- Regarding data mining methodology and user interaction, explain one challenge to data mining.
Mining different kinds of knowledge in databases. Different users are interested in different kinds of knowledge and will require a wide range of data analysis and knowledge discovery tasks such as data characterization, discrimination, association, classification, clustering, trend and deviation analysis, and similarity analysis. Each of these tasks will use the same database in different ways and will require different data mining techniques.
- Explain one challenge of mining a huge amount of data in comparison with mining a small amount of data.

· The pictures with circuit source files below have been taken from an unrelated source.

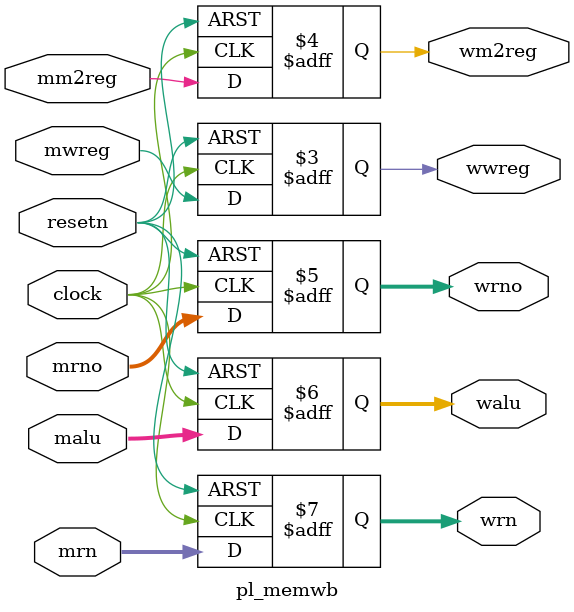
<source format=v>
module pl_memwb (clock, resetn,
				 mwreg, mm2reg, mrno, malu, mrn, 
				 wwreg, wm2reg, wrno, walu, wrn);
	input clock, resetn;
	input mwreg, mm2reg;
	input [31:0] mrno, malu;
	input [4:0] mrn;

	output reg wwreg, wm2reg;
	output reg [31:0] wrno, walu;
	output reg [4:0] wrn;

	always @(posedge clock or negedge resetn)
	begin
		if (!resetn)
		begin
			wwreg <= 0;
			wm2reg <= 0;
			wrno <= 0;
			walu <= 0;
			wrn <= 0;
		end
		else 
		begin
			wwreg <= mwreg;
			wm2reg <= mm2reg;
			wrno <= mrno;
			walu <= malu;
			wrn <= mrn;
		end
		
	end
endmodule
</source>
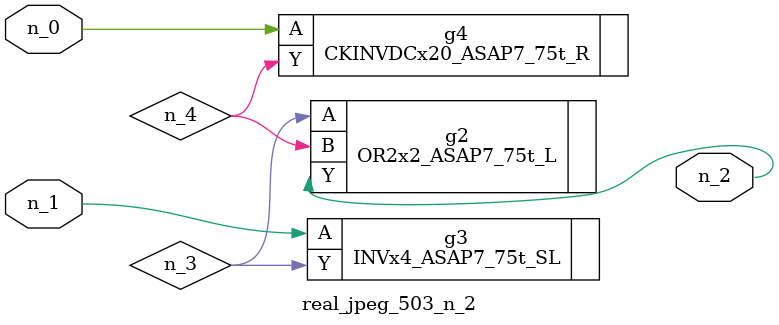
<source format=v>
module real_jpeg_503_n_2 (n_1, n_0, n_2);

input n_1;
input n_0;

output n_2;

wire n_4;
wire n_3;

CKINVDCx20_ASAP7_75t_R g4 ( 
.A(n_0),
.Y(n_4)
);

INVx4_ASAP7_75t_SL g3 ( 
.A(n_1),
.Y(n_3)
);

OR2x2_ASAP7_75t_L g2 ( 
.A(n_3),
.B(n_4),
.Y(n_2)
);


endmodule
</source>
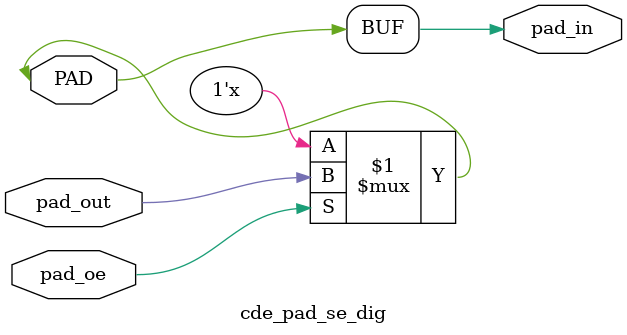
<source format=v>
/**********************************************************************/
/*                                                                    */
/*             -------                                                */
/*            /   SOC  \                                              */
/*           /    GEN   \                                             */
/*          /     LIB    \                                            */
/*          ==============                                            */
/*          |            |                                            */
/*          |____________|                                            */
/*                                                                    */
/*  Generic model for a single ended tristate digital pad             */
/*                                                                    */
/*                                                                    */
/*  Author(s):                                                        */
/*      - John Eaton, jt_eaton@opencores.org                          */
/*                                                                    */
/**********************************************************************/
/*                                                                    */
/*    Copyright (C) <2010>  <Ouabache Design Works>                   */
/*                                                                    */
/*  This source file may be used and distributed without              */
/*  restriction provided that this copyright statement is not         */
/*  removed from the file and that any derivative work contains       */
/*  the original copyright notice and the associated disclaimer.      */
/*                                                                    */
/*  This source file is free software; you can redistribute it        */
/*  and/or modify it under the terms of the GNU Lesser General        */
/*  Public License as published by the Free Software Foundation;      */
/*  either version 2.1 of the License, or (at your option) any        */
/*  later version.                                                    */
/*                                                                    */
/*  This source is distributed in the hope that it will be            */
/*  useful, but WITHOUT ANY WARRANTY; without even the implied        */
/*  warranty of MERCHANTABILITY or FITNESS FOR A PARTICULAR           */
/*  PURPOSE.  See the GNU Lesser General Public License for more      */
/*  details.                                                          */
/*                                                                    */
/*  You should have received a copy of the GNU Lesser General         */
/*  Public License along with this source; if not, download it        */
/*  from http://www.opencores.org/lgpl.shtml                          */
/*                                                                    */
/**********************************************************************/

module  
cde_pad_se_dig(

inout   wire     PAD,
output  wire     pad_in,
input   wire     pad_out,
input   wire     pad_oe

);
	   
assign           pad_in  = PAD;
assign           PAD     = pad_oe ? pad_out  : 1'bz;
   


endmodule



</source>
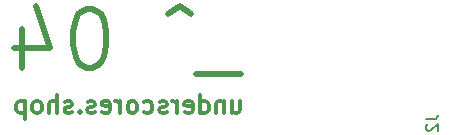
<source format=gbr>
G04 #@! TF.GenerationSoftware,KiCad,Pcbnew,(5.1.4-0-10_14)*
G04 #@! TF.CreationDate,2021-07-08T18:48:46+12:00*
G04 #@! TF.ProjectId,Sync-Ope-proto,53796e63-2d4f-4706-952d-70726f746f2e,0.2*
G04 #@! TF.SameCoordinates,Original*
G04 #@! TF.FileFunction,Legend,Bot*
G04 #@! TF.FilePolarity,Positive*
%FSLAX46Y46*%
G04 Gerber Fmt 4.6, Leading zero omitted, Abs format (unit mm)*
G04 Created by KiCad (PCBNEW (5.1.4-0-10_14)) date 2021-07-08 18:48:46*
%MOMM*%
%LPD*%
G04 APERTURE LIST*
%ADD10C,0.500000*%
%ADD11C,0.300000*%
%ADD12C,0.150000*%
G04 APERTURE END LIST*
D10*
X122750000Y-72888095D02*
X118940476Y-72888095D01*
X118464285Y-67888095D02*
X117511904Y-67173809D01*
X116559523Y-67888095D01*
X110130952Y-67411904D02*
X109654761Y-67411904D01*
X109178571Y-67650000D01*
X108940476Y-67888095D01*
X108702380Y-68364285D01*
X108464285Y-69316666D01*
X108464285Y-70507142D01*
X108702380Y-71459523D01*
X108940476Y-71935714D01*
X109178571Y-72173809D01*
X109654761Y-72411904D01*
X110130952Y-72411904D01*
X110607142Y-72173809D01*
X110845238Y-71935714D01*
X111083333Y-71459523D01*
X111321428Y-70507142D01*
X111321428Y-69316666D01*
X111083333Y-68364285D01*
X110845238Y-67888095D01*
X110607142Y-67650000D01*
X110130952Y-67411904D01*
X104178571Y-69078571D02*
X104178571Y-72411904D01*
X105369047Y-67173809D02*
X106559523Y-70745238D01*
X103464285Y-70745238D01*
D11*
X121985714Y-75228571D02*
X121985714Y-76228571D01*
X122628571Y-75228571D02*
X122628571Y-76014285D01*
X122557142Y-76157142D01*
X122414285Y-76228571D01*
X122200000Y-76228571D01*
X122057142Y-76157142D01*
X121985714Y-76085714D01*
X121271428Y-75228571D02*
X121271428Y-76228571D01*
X121271428Y-75371428D02*
X121200000Y-75300000D01*
X121057142Y-75228571D01*
X120842857Y-75228571D01*
X120700000Y-75300000D01*
X120628571Y-75442857D01*
X120628571Y-76228571D01*
X119271428Y-76228571D02*
X119271428Y-74728571D01*
X119271428Y-76157142D02*
X119414285Y-76228571D01*
X119700000Y-76228571D01*
X119842857Y-76157142D01*
X119914285Y-76085714D01*
X119985714Y-75942857D01*
X119985714Y-75514285D01*
X119914285Y-75371428D01*
X119842857Y-75300000D01*
X119700000Y-75228571D01*
X119414285Y-75228571D01*
X119271428Y-75300000D01*
X117985714Y-76157142D02*
X118128571Y-76228571D01*
X118414285Y-76228571D01*
X118557142Y-76157142D01*
X118628571Y-76014285D01*
X118628571Y-75442857D01*
X118557142Y-75300000D01*
X118414285Y-75228571D01*
X118128571Y-75228571D01*
X117985714Y-75300000D01*
X117914285Y-75442857D01*
X117914285Y-75585714D01*
X118628571Y-75728571D01*
X117271428Y-76228571D02*
X117271428Y-75228571D01*
X117271428Y-75514285D02*
X117200000Y-75371428D01*
X117128571Y-75300000D01*
X116985714Y-75228571D01*
X116842857Y-75228571D01*
X116414285Y-76157142D02*
X116271428Y-76228571D01*
X115985714Y-76228571D01*
X115842857Y-76157142D01*
X115771428Y-76014285D01*
X115771428Y-75942857D01*
X115842857Y-75800000D01*
X115985714Y-75728571D01*
X116200000Y-75728571D01*
X116342857Y-75657142D01*
X116414285Y-75514285D01*
X116414285Y-75442857D01*
X116342857Y-75300000D01*
X116200000Y-75228571D01*
X115985714Y-75228571D01*
X115842857Y-75300000D01*
X114485714Y-76157142D02*
X114628571Y-76228571D01*
X114914285Y-76228571D01*
X115057142Y-76157142D01*
X115128571Y-76085714D01*
X115200000Y-75942857D01*
X115200000Y-75514285D01*
X115128571Y-75371428D01*
X115057142Y-75300000D01*
X114914285Y-75228571D01*
X114628571Y-75228571D01*
X114485714Y-75300000D01*
X113628571Y-76228571D02*
X113771428Y-76157142D01*
X113842857Y-76085714D01*
X113914285Y-75942857D01*
X113914285Y-75514285D01*
X113842857Y-75371428D01*
X113771428Y-75300000D01*
X113628571Y-75228571D01*
X113414285Y-75228571D01*
X113271428Y-75300000D01*
X113200000Y-75371428D01*
X113128571Y-75514285D01*
X113128571Y-75942857D01*
X113200000Y-76085714D01*
X113271428Y-76157142D01*
X113414285Y-76228571D01*
X113628571Y-76228571D01*
X112485714Y-76228571D02*
X112485714Y-75228571D01*
X112485714Y-75514285D02*
X112414285Y-75371428D01*
X112342857Y-75300000D01*
X112200000Y-75228571D01*
X112057142Y-75228571D01*
X110985714Y-76157142D02*
X111128571Y-76228571D01*
X111414285Y-76228571D01*
X111557142Y-76157142D01*
X111628571Y-76014285D01*
X111628571Y-75442857D01*
X111557142Y-75300000D01*
X111414285Y-75228571D01*
X111128571Y-75228571D01*
X110985714Y-75300000D01*
X110914285Y-75442857D01*
X110914285Y-75585714D01*
X111628571Y-75728571D01*
X110342857Y-76157142D02*
X110200000Y-76228571D01*
X109914285Y-76228571D01*
X109771428Y-76157142D01*
X109700000Y-76014285D01*
X109700000Y-75942857D01*
X109771428Y-75800000D01*
X109914285Y-75728571D01*
X110128571Y-75728571D01*
X110271428Y-75657142D01*
X110342857Y-75514285D01*
X110342857Y-75442857D01*
X110271428Y-75300000D01*
X110128571Y-75228571D01*
X109914285Y-75228571D01*
X109771428Y-75300000D01*
X109057142Y-76085714D02*
X108985714Y-76157142D01*
X109057142Y-76228571D01*
X109128571Y-76157142D01*
X109057142Y-76085714D01*
X109057142Y-76228571D01*
X108414285Y-76157142D02*
X108271428Y-76228571D01*
X107985714Y-76228571D01*
X107842857Y-76157142D01*
X107771428Y-76014285D01*
X107771428Y-75942857D01*
X107842857Y-75800000D01*
X107985714Y-75728571D01*
X108200000Y-75728571D01*
X108342857Y-75657142D01*
X108414285Y-75514285D01*
X108414285Y-75442857D01*
X108342857Y-75300000D01*
X108200000Y-75228571D01*
X107985714Y-75228571D01*
X107842857Y-75300000D01*
X107128571Y-76228571D02*
X107128571Y-74728571D01*
X106485714Y-76228571D02*
X106485714Y-75442857D01*
X106557142Y-75300000D01*
X106700000Y-75228571D01*
X106914285Y-75228571D01*
X107057142Y-75300000D01*
X107128571Y-75371428D01*
X105557142Y-76228571D02*
X105700000Y-76157142D01*
X105771428Y-76085714D01*
X105842857Y-75942857D01*
X105842857Y-75514285D01*
X105771428Y-75371428D01*
X105700000Y-75300000D01*
X105557142Y-75228571D01*
X105342857Y-75228571D01*
X105200000Y-75300000D01*
X105128571Y-75371428D01*
X105057142Y-75514285D01*
X105057142Y-75942857D01*
X105128571Y-76085714D01*
X105200000Y-76157142D01*
X105342857Y-76228571D01*
X105557142Y-76228571D01*
X104414285Y-75228571D02*
X104414285Y-76728571D01*
X104414285Y-75300000D02*
X104271428Y-75228571D01*
X103985714Y-75228571D01*
X103842857Y-75300000D01*
X103771428Y-75371428D01*
X103700000Y-75514285D01*
X103700000Y-75942857D01*
X103771428Y-76085714D01*
X103842857Y-76157142D01*
X103985714Y-76228571D01*
X104271428Y-76228571D01*
X104414285Y-76157142D01*
D12*
X138372380Y-76746666D02*
X139086666Y-76746666D01*
X139229523Y-76699047D01*
X139324761Y-76603809D01*
X139372380Y-76460952D01*
X139372380Y-76365714D01*
X138467619Y-77175238D02*
X138420000Y-77222857D01*
X138372380Y-77318095D01*
X138372380Y-77556190D01*
X138420000Y-77651428D01*
X138467619Y-77699047D01*
X138562857Y-77746666D01*
X138658095Y-77746666D01*
X138800952Y-77699047D01*
X139372380Y-77127619D01*
X139372380Y-77746666D01*
M02*

</source>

A challenge with data mining large sets of data are in regards to the performance issues that arise with the data mining algorithms. The algorithms must be efficient and scalable in order to effectively extract information from large amounts of data in databases within predictable and acceptable running times.
Another challenge is the parallel, distributed, and incremental processing of data mining algorithms. Due to the high cost of some data mining processes, incremental data mining algorithms incorporate database updates without the need to mine the entire data again from scratch.
- What is an outlier? Does an outlier need to be discarded always?
An outlier is data that doesn't follow the normal trend. A "surprise" or an "exception." Outliers, while often discarded when in pursuit of identifying trends, is used to identify any patterns from the anomaly itself. Studying the characteristics of outliers can, at times, provide insightful information in reference to why they are outliers.